■ **EXERCISE OBJECTIVE**: Could you copy every entry exactly, with nothing changed?

■ **PROVIDED DATA**:
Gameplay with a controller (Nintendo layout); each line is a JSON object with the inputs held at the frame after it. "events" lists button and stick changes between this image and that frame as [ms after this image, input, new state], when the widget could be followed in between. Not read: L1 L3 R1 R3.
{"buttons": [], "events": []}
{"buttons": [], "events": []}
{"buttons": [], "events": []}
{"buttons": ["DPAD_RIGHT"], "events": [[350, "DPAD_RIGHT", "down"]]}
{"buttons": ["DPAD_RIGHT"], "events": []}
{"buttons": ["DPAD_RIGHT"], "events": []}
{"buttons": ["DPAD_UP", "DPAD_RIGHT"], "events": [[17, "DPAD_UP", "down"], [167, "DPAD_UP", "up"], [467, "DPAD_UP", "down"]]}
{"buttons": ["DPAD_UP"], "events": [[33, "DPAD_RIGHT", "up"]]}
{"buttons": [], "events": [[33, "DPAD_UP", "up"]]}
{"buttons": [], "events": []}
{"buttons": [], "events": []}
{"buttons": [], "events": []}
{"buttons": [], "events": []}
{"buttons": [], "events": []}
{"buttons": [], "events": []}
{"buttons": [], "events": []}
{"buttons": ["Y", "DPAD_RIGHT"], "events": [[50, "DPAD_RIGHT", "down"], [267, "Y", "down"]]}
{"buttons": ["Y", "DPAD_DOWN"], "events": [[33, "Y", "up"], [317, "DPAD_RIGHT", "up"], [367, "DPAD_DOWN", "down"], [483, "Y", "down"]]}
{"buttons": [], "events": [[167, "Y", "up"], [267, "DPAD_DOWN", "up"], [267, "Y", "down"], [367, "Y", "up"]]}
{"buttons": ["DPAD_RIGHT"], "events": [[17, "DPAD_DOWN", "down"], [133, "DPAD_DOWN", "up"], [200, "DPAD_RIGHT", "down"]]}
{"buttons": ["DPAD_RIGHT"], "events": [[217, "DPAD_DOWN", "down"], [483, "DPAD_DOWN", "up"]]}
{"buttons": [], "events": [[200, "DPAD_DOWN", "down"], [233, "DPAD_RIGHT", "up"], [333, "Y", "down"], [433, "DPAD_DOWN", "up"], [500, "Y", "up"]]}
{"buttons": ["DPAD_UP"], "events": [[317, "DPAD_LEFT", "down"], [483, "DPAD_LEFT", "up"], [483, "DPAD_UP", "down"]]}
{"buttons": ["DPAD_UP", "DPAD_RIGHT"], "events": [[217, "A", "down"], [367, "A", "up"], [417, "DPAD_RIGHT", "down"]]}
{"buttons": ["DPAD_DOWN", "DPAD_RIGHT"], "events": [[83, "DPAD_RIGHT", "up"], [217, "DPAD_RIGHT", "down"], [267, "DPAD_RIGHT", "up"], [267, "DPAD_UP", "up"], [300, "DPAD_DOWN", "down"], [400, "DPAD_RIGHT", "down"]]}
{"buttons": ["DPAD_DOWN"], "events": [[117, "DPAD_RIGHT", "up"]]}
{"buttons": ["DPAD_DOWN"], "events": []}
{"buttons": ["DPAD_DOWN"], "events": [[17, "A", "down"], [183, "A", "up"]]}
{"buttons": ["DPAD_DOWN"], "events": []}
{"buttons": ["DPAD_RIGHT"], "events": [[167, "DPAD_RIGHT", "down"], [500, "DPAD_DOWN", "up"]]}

■ **RESPONSE**:
Gameplay with a controller (Nintendo layout); each line is a JSON object with the inputs held at the frame after it. "events" lists button and stick changes between this image and that frame as [ms after this image, input, new state], when the widget could be followed in between. Not read: L1 L3 R1 R3.
{"buttons": [], "events": []}
{"buttons": [], "events": []}
{"buttons": [], "events": []}
{"buttons": ["DPAD_RIGHT"], "events": [[350, "DPAD_RIGHT", "down"]]}
{"buttons": ["DPAD_RIGHT"], "events": []}
{"buttons": ["DPAD_RIGHT"], "events": []}
{"buttons": ["DPAD_UP", "DPAD_RIGHT"], "events": [[17, "DPAD_UP", "down"], [167, "DPAD_UP", "up"], [467, "DPAD_UP", "down"]]}
{"buttons": ["DPAD_UP"], "events": [[33, "DPAD_RIGHT", "up"]]}
{"buttons": [], "events": [[33, "DPAD_UP", "up"]]}
{"buttons": [], "events": []}
{"buttons": [], "events": []}
{"buttons": [], "events": []}
{"buttons": [], "events": []}
{"buttons": [], "events": []}
{"buttons": [], "events": []}
{"buttons": [], "events": []}
{"buttons": ["Y", "DPAD_RIGHT"], "events": [[50, "DPAD_RIGHT", "down"], [267, "Y", "down"]]}
{"buttons": ["Y", "DPAD_DOWN"], "events": [[33, "Y", "up"], [317, "DPAD_RIGHT", "up"], [367, "DPAD_DOWN", "down"], [483, "Y", "down"]]}
{"buttons": [], "events": [[167, "Y", "up"], [267, "DPAD_DOWN", "up"], [267, "Y", "down"], [367, "Y", "up"]]}
{"buttons": ["DPAD_RIGHT"], "events": [[17, "DPAD_DOWN", "down"], [133, "DPAD_DOWN", "up"], [200, "DPAD_RIGHT", "down"]]}
{"buttons": ["DPAD_RIGHT"], "events": [[217, "DPAD_DOWN", "down"], [483, "DPAD_DOWN", "up"]]}
{"buttons": [], "events": [[200, "DPAD_DOWN", "down"], [233, "DPAD_RIGHT", "up"], [333, "Y", "down"], [433, "DPAD_DOWN", "up"], [500, "Y", "up"]]}
{"buttons": ["DPAD_UP"], "events": [[317, "DPAD_LEFT", "down"], [483, "DPAD_LEFT", "up"], [483, "DPAD_UP", "down"]]}
{"buttons": ["DPAD_UP", "DPAD_RIGHT"], "events": [[217, "A", "down"], [367, "A", "up"], [417, "DPAD_RIGHT", "down"]]}
{"buttons": ["DPAD_DOWN", "DPAD_RIGHT"], "events": [[83, "DPAD_RIGHT", "up"], [217, "DPAD_RIGHT", "down"], [267, "DPAD_RIGHT", "up"], [267, "DPAD_UP", "up"], [300, "DPAD_DOWN", "down"], [400, "DPAD_RIGHT", "down"]]}
{"buttons": ["DPAD_DOWN"], "events": [[117, "DPAD_RIGHT", "up"]]}
{"buttons": ["DPAD_DOWN"], "events": []}
{"buttons": ["DPAD_DOWN"], "events": [[17, "A", "down"], [183, "A", "up"]]}
{"buttons": ["DPAD_DOWN"], "events": []}
{"buttons": ["DPAD_RIGHT"], "events": [[167, "DPAD_RIGHT", "down"], [500, "DPAD_DOWN", "up"]]}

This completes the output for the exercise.